# Thread: taylor series problem

1. ## taylor series problem

Hi.
Evaluate.

$\displaystyle \lim_{\ x\to 0}\frac{\log{cosx}-xsinx}{2e^{x^2}-cos2x-1}$

2. Originally Posted by Shock
Hi.
Evaluate.

$\displaystyle \lim_{\ x\to 0}\frac{\log{cosx}-xsinx}{2e^{x^2}-cos2x-1}$
use L'Hopital ... twice.

3. Originally Posted by skeeter
use L'Hopital ... twice.

The prof said we have to solve it with taylor series.

4. Originally Posted by Shock

The prof said we have to solve it with taylor series.
hmm ... I think you'll still have to use L'Hopital with the polynomials.

maybe someone knows a shortcut. I apologize that I do not.

5. Look, this is kinda' news to me but it seems to fall out right.. So if we can obtain the Taylor series:

$\displaystyle \log(\cos(x))-x\sin(x)=-3/2 x^2+x^4/10+\cdots$

$\displaystyle 2e^{x^2}-\cos(2x)-1=4x^2+x^4/3+\cdots$

and then use long division:

$\displaystyle \begin{array}{rc@{}c} & \multicolumn{2}{l}{\, \, \, } \vspace*{0.12cm} \\ \cline{2-3} \multicolumn{1}{r}{4x^2+x^4/3+\cdots \hspace*{-4.8pt}} & \multicolumn{1}{l}{ \hspace*{-5.6pt} \Big) \hspace*{4.6pt} -3/2 x^2+x^4/12+\cdots} \\ & \multicolumn{2}{l}{\phantom{xxxxxxxxxxxxxxxxxxxxxx }} \end{array}$

note the first term is -3/8 and I assume the remainder will have powers of x so that as x->0, the limit is -3/8 which is the limit given by Mathematica.

I'm not entirely sure about the validity of this method with the other one since $\displaystyle \sqrt{x}$ has a branch-point at the origin.

6. Originally Posted by shawsend
Look, this is kinda' news to me but it seems to fall out right.. So if we can obtain the Taylor series:

$\displaystyle \log(\cos(x))-x\sin(x)=-3/2 x^2+x^4/10+\cdots$

$\displaystyle 2e^{x^2}-\cos(2x)-1=4x^2+x^4/3+\cdots$
not by "hand" I reckon ... ?

7. Originally Posted by skeeter
not by "hand" I reckon ... ?
Why not skeeter? They're both analytic at zero so it's easy to compute the first few terms of the Taylor series for each just be taking a few derivatives at x=0. I guess all this is ok. Never solved a limit this way before. Maybe some issues of uniform convergence is required for it to be valid though.

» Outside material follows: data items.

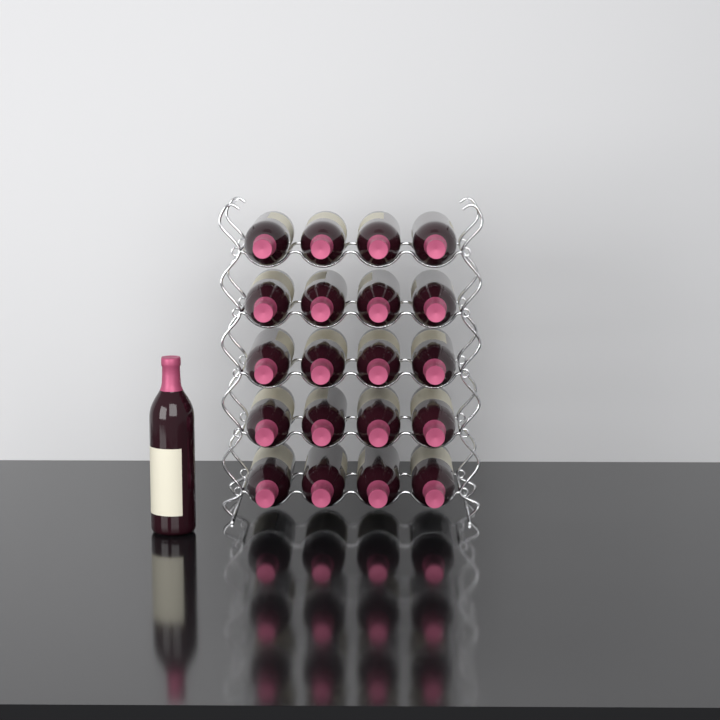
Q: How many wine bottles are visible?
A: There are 21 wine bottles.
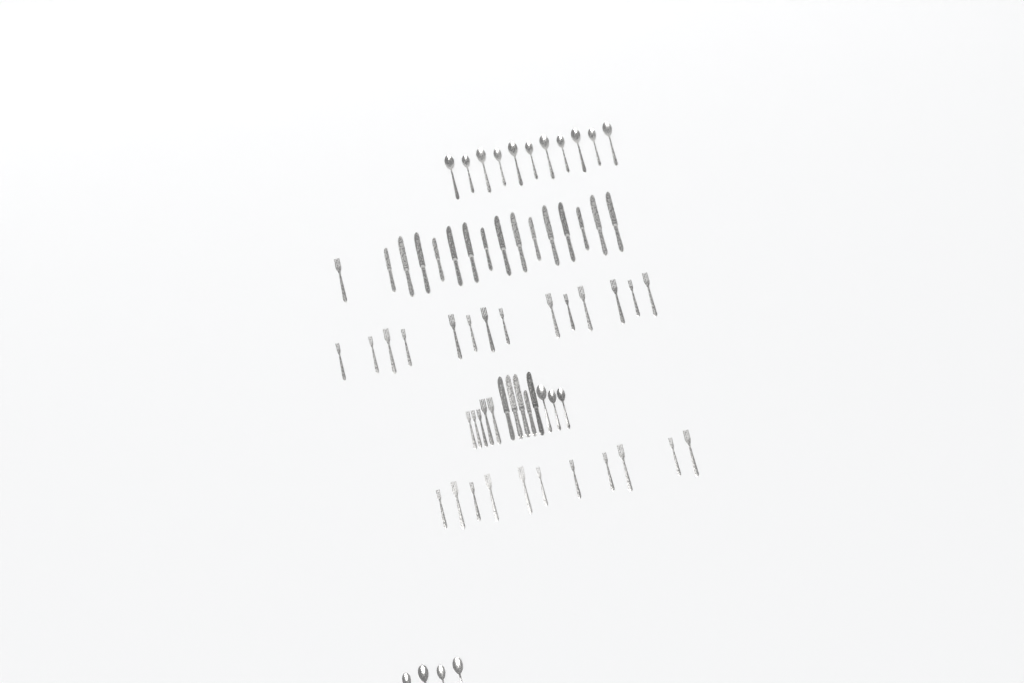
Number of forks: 31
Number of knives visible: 20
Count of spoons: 18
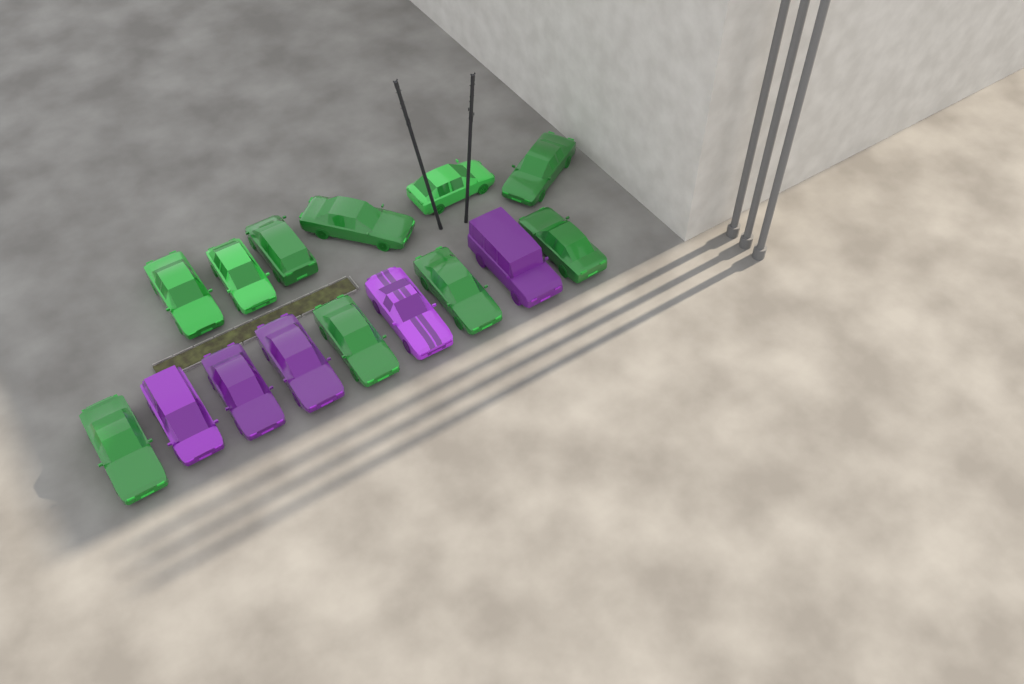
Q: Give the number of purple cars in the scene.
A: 5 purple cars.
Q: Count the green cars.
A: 10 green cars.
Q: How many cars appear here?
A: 15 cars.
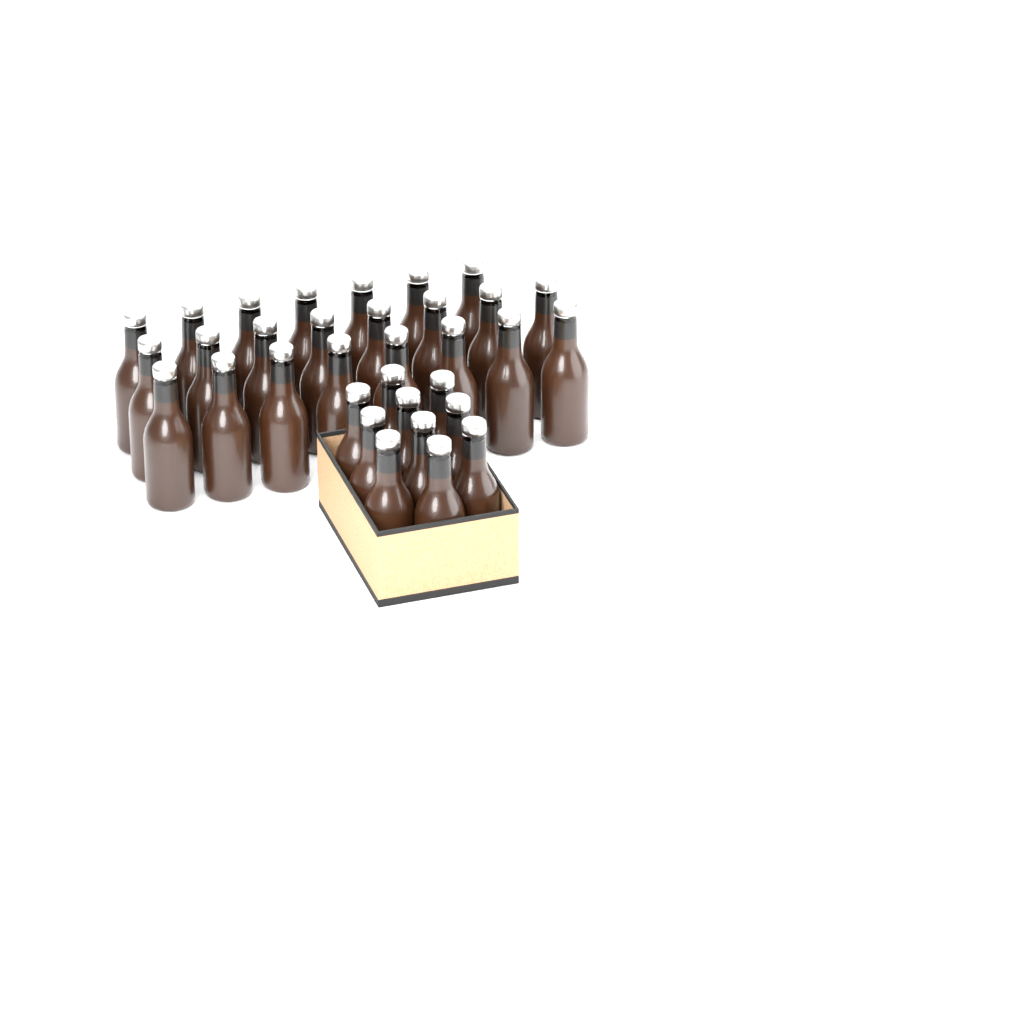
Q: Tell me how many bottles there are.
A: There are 33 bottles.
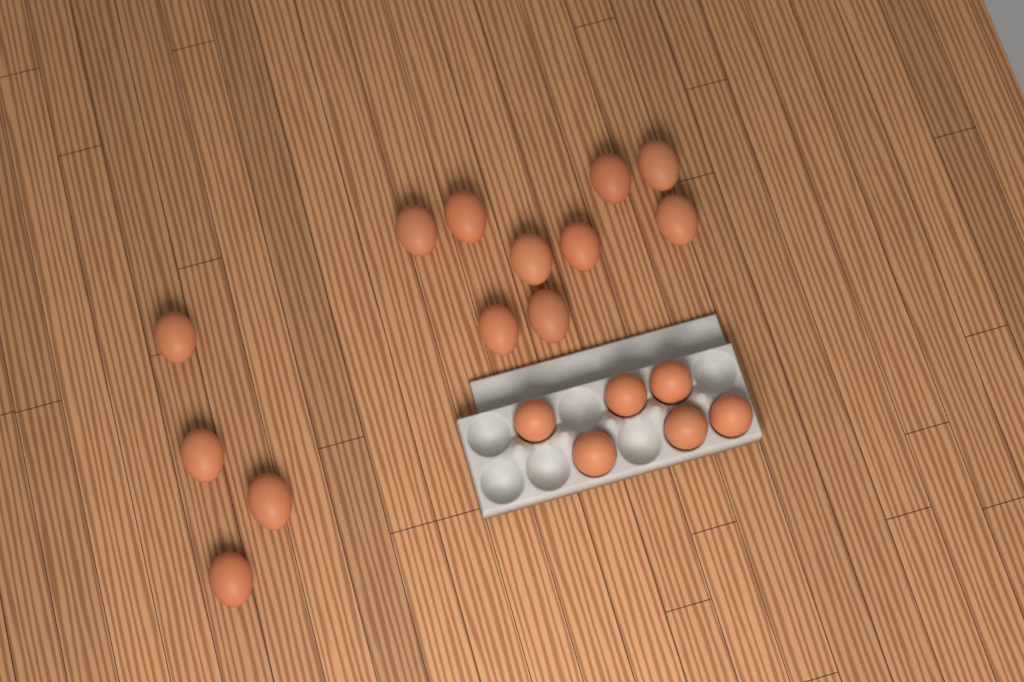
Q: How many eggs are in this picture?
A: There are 19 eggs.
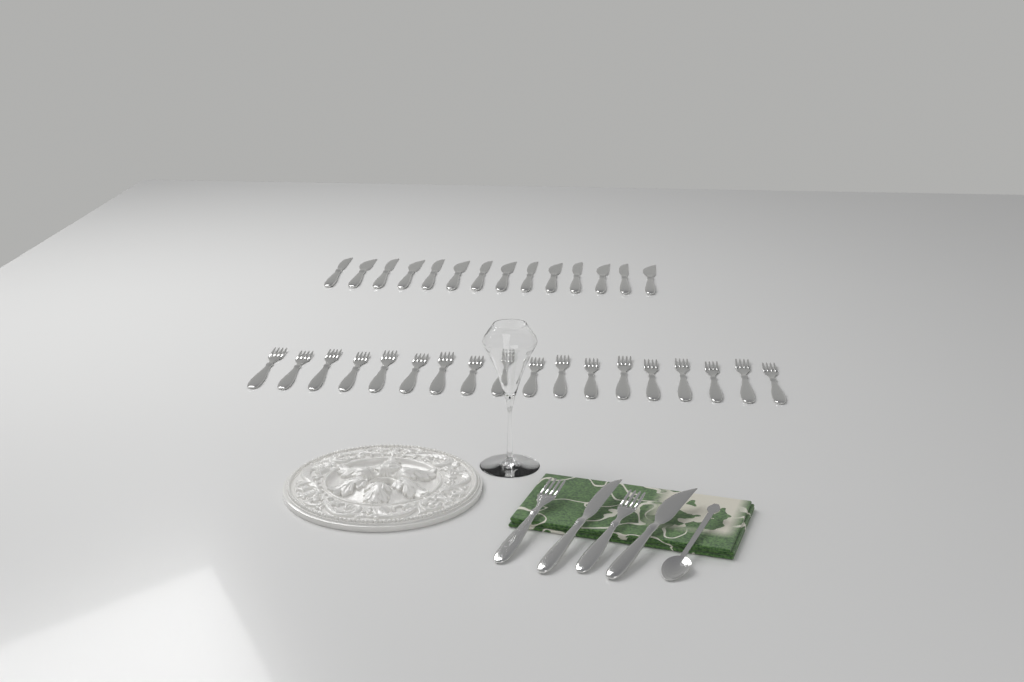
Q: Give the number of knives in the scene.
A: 16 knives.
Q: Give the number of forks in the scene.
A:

8. Originally Posted by shawsend
Why not skeeter? They're both analytic at zero so it's easy to compute the first few terms of the Taylor series for each just be taking a few derivatives at x=0. I guess all this is ok. Never solved a limit this way before. Maybe some issues of uniform convergence is required for it to be valid though.
... still seems like a pain-in-the-@ way to do it, IMHO.